▶ [Document]
────────────────────

I have a Friends subscription and I used to have a FireTV and a Roku, but no more. I’m also out of HDMI ports on my TV and receiver with all the video game consoles (Xbox Series X, Wii U, Switch, Analogue Pocket dock) and disc players (high end BluRay and cromulent 4K) plugged in. I can already stream all the common services six ways from Sunday.
Alright Plexers, do you have it set up on your day-to-day PC or do you have a standalone system just for the task?
Oh, it’s a stand-alone system. A RAID system (I have over 5 terabytes of TV content alone) to store the files and then a separate computer to act as the server.
The most time-consuming part of the process is ripping the discs. When we originally set ours up, I had hundreds of discs to rip so it took months. (These days with faster computers, it probably wouldn’t be nearly that long, but it still takes a couple of hours to rip a disc. (depending on the size of the files))
I believe you can also buy some stand-alone NAS boxes - Network Attached Storage - that manage your RAID and can run the Plex server. However, you’re looking at a few hundred bucks plus hard drives. That’s way more costly than many of the Roku models. Probably even more than a Roku soundbar.

────────────────────

▶ [Written exercise 1]
For each statement below, say whether it agrees with the Plex thread above, answering yes or no and quoting the words of the thread that decide it.
(a) In the stand-alone setup described, the Plex server runs on a computer separate from the storage.
(b) Ripping a single disc now takes only a few minutes.
(c) A stand-alone NAS box costs less than many Roku models.
▶ [Written exercise 2] Using the Plex thread above, explain in one to three sentences why the original setup took months.

────────────────────

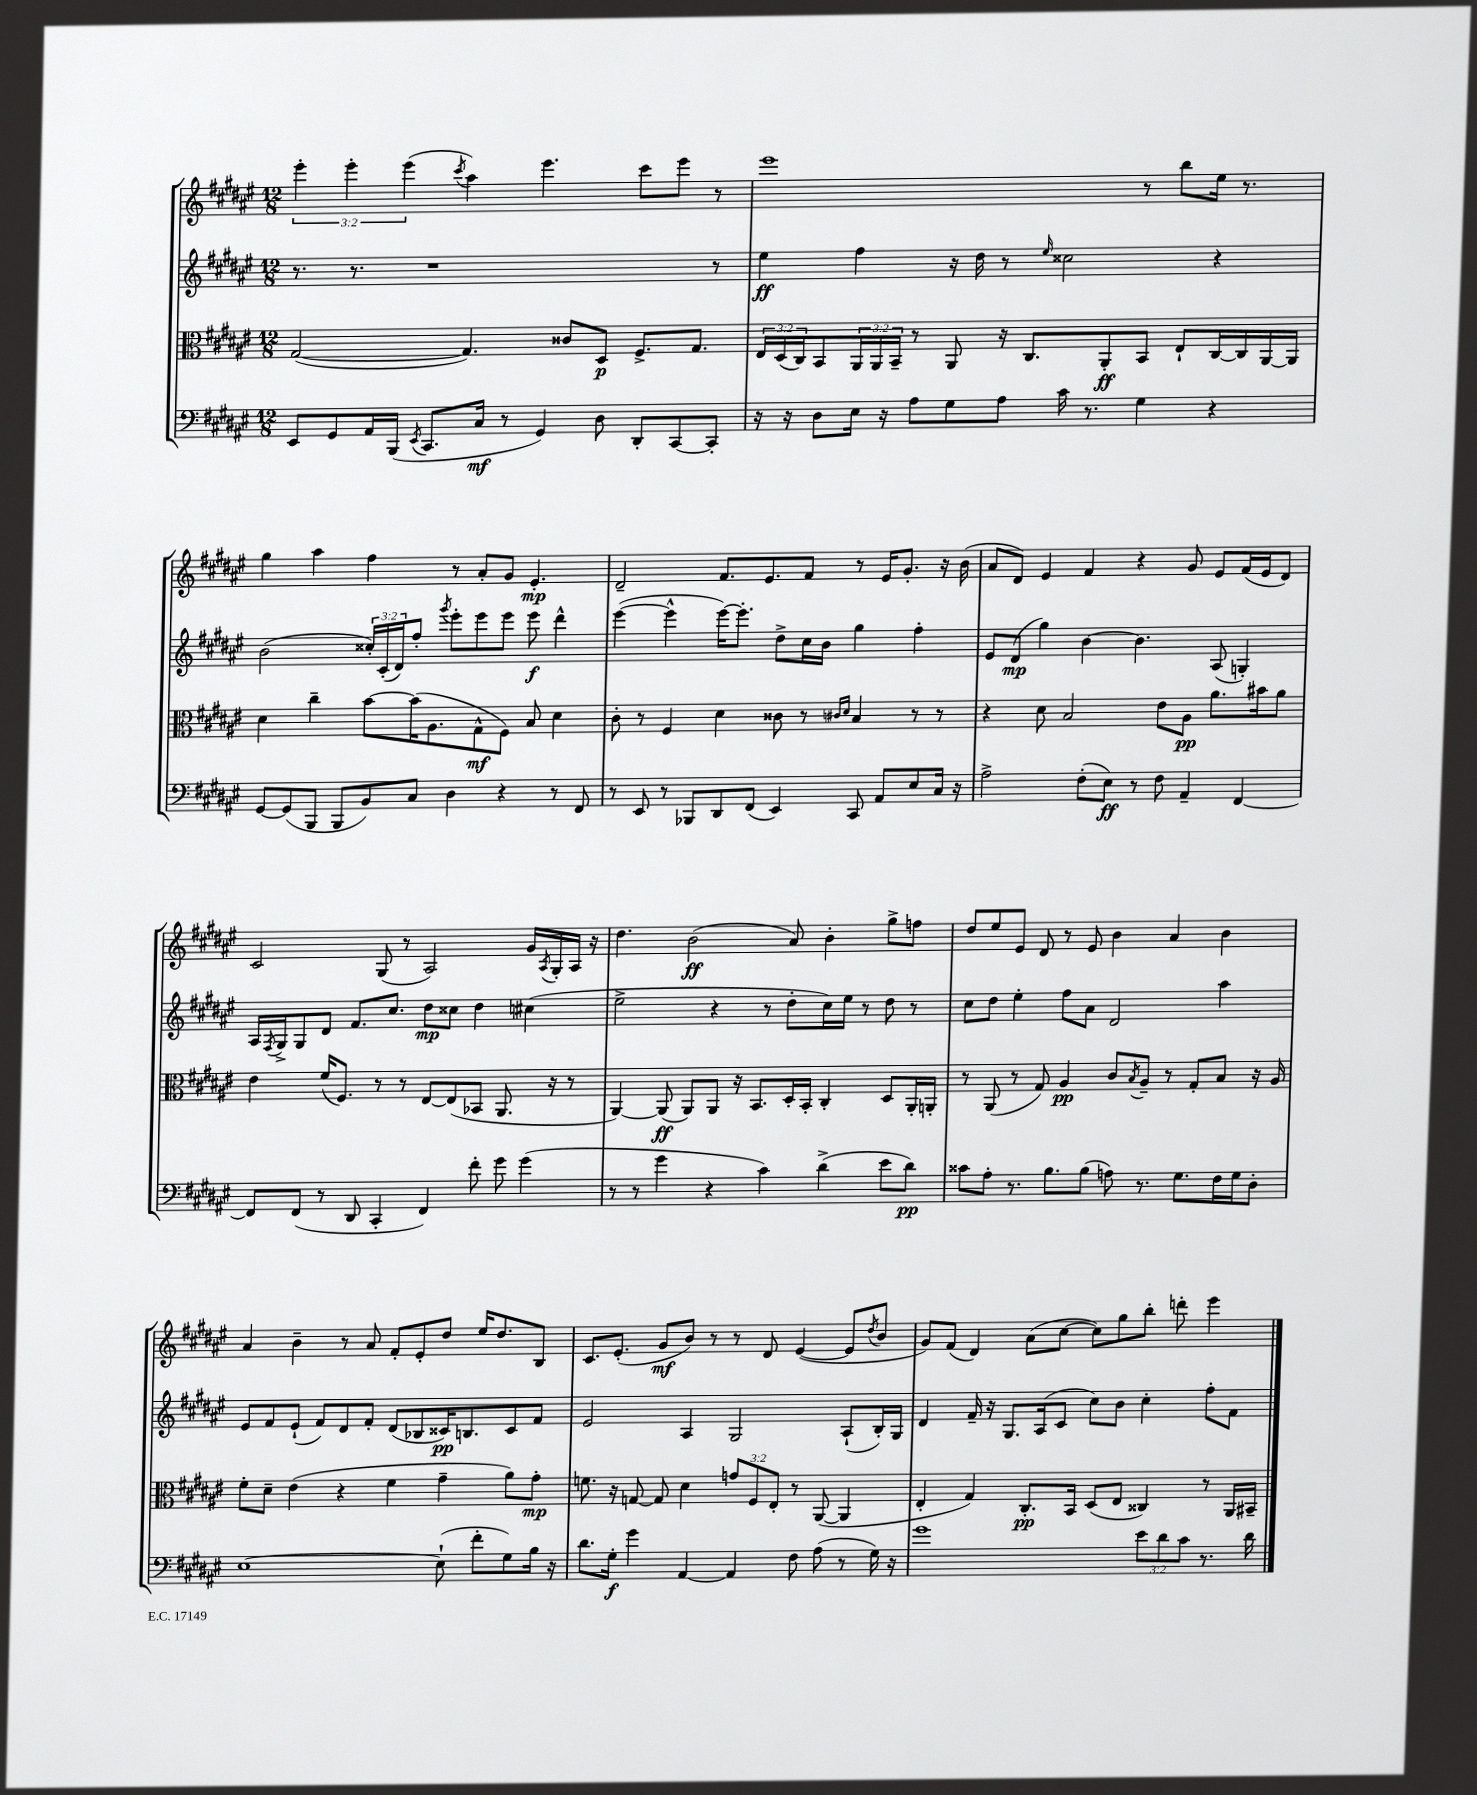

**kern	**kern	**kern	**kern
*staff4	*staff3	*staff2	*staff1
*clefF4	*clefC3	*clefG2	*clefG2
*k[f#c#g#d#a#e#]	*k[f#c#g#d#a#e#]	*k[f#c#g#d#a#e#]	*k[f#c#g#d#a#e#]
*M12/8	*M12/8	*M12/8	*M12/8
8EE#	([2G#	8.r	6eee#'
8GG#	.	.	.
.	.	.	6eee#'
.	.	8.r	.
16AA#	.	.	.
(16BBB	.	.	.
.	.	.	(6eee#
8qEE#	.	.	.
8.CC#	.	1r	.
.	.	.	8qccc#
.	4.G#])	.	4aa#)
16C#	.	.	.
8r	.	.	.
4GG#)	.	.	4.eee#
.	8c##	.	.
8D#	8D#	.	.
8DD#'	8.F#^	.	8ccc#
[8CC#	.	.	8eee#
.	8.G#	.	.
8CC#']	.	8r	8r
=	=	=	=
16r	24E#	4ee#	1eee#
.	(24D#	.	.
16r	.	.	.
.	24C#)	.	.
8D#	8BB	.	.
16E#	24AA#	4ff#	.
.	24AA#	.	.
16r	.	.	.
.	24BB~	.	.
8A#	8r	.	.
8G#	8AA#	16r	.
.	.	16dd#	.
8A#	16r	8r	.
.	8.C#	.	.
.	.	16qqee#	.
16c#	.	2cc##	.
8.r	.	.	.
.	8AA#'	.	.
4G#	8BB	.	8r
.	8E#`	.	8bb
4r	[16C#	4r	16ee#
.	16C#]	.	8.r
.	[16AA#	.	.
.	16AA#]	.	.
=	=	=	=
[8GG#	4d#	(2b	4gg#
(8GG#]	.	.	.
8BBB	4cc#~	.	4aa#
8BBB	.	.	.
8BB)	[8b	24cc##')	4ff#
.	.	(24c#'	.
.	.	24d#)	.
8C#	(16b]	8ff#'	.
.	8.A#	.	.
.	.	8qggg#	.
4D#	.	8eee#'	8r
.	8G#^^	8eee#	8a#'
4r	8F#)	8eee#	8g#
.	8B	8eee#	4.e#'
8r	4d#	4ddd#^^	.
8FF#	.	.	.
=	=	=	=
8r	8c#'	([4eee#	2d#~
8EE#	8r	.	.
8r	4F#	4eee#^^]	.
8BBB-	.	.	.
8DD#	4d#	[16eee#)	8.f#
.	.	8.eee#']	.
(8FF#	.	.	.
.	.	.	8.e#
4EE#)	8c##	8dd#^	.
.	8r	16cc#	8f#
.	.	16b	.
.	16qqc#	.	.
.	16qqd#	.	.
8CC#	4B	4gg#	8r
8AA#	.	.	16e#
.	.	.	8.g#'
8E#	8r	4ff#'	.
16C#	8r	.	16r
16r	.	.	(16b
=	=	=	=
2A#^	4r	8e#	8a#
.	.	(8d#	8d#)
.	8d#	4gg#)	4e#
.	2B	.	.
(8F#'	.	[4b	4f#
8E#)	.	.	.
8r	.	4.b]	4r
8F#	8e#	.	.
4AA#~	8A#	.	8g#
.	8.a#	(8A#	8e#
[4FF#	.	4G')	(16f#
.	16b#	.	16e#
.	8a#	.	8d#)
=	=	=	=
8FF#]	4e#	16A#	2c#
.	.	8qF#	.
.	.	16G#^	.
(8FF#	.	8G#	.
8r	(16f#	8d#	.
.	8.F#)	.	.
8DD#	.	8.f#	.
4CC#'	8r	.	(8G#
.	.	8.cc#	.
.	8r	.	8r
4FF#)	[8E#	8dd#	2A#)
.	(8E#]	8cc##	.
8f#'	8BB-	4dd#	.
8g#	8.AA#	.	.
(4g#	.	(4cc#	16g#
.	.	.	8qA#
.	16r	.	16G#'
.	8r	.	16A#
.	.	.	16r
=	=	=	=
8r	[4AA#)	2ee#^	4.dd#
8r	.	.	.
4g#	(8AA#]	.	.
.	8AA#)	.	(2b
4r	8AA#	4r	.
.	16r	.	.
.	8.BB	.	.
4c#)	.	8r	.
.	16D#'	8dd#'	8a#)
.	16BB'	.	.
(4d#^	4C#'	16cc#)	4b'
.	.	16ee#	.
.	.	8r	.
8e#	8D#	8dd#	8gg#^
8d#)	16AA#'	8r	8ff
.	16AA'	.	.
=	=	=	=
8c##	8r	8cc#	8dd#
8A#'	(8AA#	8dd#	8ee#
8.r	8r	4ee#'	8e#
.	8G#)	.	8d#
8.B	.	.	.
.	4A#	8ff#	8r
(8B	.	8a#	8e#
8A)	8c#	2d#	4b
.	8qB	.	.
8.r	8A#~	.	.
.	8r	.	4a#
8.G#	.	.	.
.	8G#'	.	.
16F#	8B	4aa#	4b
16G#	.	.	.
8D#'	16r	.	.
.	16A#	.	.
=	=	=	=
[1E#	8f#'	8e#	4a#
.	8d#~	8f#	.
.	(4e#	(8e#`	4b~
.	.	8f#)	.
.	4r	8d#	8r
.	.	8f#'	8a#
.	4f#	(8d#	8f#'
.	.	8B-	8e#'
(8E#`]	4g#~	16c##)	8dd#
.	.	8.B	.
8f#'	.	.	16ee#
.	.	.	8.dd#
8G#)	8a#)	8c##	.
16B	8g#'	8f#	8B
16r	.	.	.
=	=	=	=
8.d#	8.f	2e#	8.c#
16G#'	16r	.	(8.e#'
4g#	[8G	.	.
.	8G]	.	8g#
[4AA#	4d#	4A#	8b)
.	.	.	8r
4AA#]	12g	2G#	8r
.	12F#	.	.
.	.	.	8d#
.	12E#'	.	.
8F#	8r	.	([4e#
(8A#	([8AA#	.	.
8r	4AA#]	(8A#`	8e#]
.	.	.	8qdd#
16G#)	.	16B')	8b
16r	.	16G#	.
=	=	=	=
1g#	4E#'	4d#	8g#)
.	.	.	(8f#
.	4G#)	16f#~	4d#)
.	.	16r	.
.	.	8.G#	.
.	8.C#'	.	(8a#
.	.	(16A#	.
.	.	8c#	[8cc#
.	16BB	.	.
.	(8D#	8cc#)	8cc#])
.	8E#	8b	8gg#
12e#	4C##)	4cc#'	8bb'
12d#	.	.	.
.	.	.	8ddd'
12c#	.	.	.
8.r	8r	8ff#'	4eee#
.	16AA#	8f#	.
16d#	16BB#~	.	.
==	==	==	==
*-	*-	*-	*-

────────────────────

▶ [Task answer 1]
(a) Yes: "a separate computer to act as the server."
(b) No: "it still takes a couple of hours to rip a disc."
(c) No: "That’s way more costly than many of the Roku models."

▶ [Task answer 2] Ripping the discs is the most time-consuming part of the process, and there were hundreds of discs to rip. Together, these made the original setup take months.